Paura in altalena

Dovremo deciderci una buona volta se è il caso di avere paura di questi balordi dell’Isis (dico “balordi” per ottenere una sorta di effetto ironico, ovvero un alone di sarcasmo disincantato: va da sé che sono molto peggio) perché questo terrore a corrente alternata, in saliscendi, distratto e articolato, non ci fa bene e finirà per renderci ridicoli.

Non ritengo giusto che la nostra ansia - per la quale in fin dei conti spendiamo tante energie: cardiache, mentali e morali - sia legata all’andamento, simile a quello (irrazionale) delle Borse finanziarie, del flusso informativo globale.

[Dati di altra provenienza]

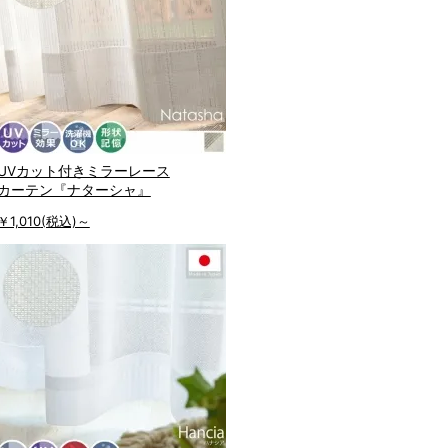
UVカット付きミラーレース
カーテン『ナターシャ』
￥1,010
(税込)～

Arriva un nuovo video dell’orrore e l’Isis scala, anche fisicamente, la piramide delle nostre paure. I telegiornali gli dedicano il primo titolo, i giornali confezionano pagine su pagine e, soprattutto, i siti d’informazione mettono la notizia “in testa”. In questo momento la paura è al massimo: già vediamo il tagliagole avvicinarsi sotto casa. Poi, qualcosa accade: i siti, si sa, vanno “rinfrescati”. Sopra quella sull’Isis l’invisibile redattore piazza la notizia del debito greco, la polemica su Landini, gli Oscar, un gol in fuorigioco e, non ci sta mai male, una tetta della Canalis. Sopraffatto, letteralmente, da queste notizie meno sanguinolente l’Isis perde in forza terrorizzante: diventa un babau di seconda categoria, quarta fascia e ultimo livello. Nei siti “galleggia” accanto al link per le dieci migliori ricette con il coniglio e il video di Alfano che balla sulle note dei Village People.

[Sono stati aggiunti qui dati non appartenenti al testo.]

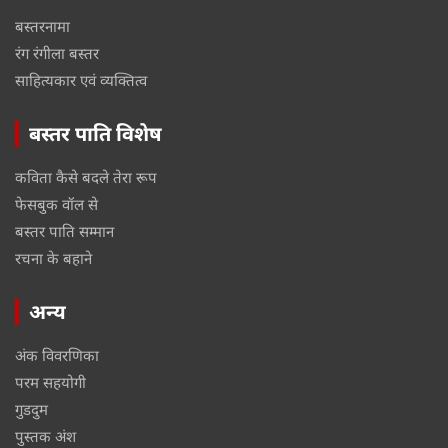
बस्तरनामा
रंग रंगीला बस्तर
साहित्यकार एवं व्यक्तित्व
बस्तर पाति विशेष
कविता कैसे बदले तेरा रूप
फेसबुक वॉल से
बस्तर पाति सम्मान
रचना के बहाने
अन्य
अंक विवरणिका
परम सहयोगी
गुडदुम
पुस्तक अंश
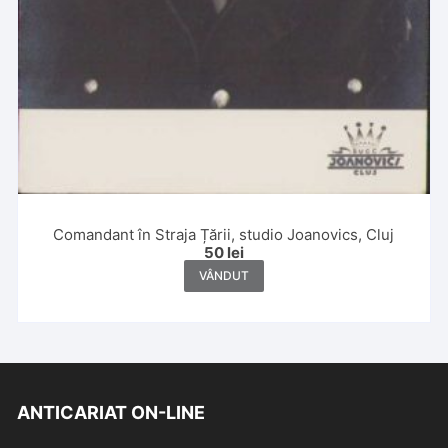
Comandant în Straja Țării, studio Joanovics, Cluj
50
lei
VÂNDUT
ANTICARIAT ON-LINE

Nuova minaccia, nuovo video, nuova avanzata, nuove voci di orrori indicibili e la tendenza si inverte. La notizia torna al primo posto e, con essa, cresce l’ansia, s’intensifica la rabbia, prospera il bubbone dell’intolleranza e domina la paura. Non sappiamo più se lo spavento ha una ragione oggettiva, e quanto oggettiva: esso è legato, più che alla razionalità, al flusso dell’informazione che deve costantemente rinnovarsi a dispetto di logica e interesse. Certe volte, quando la paura bussa, vien da dire: «Canalis, abbi pietà: fuori una tetta e non se ne parli più».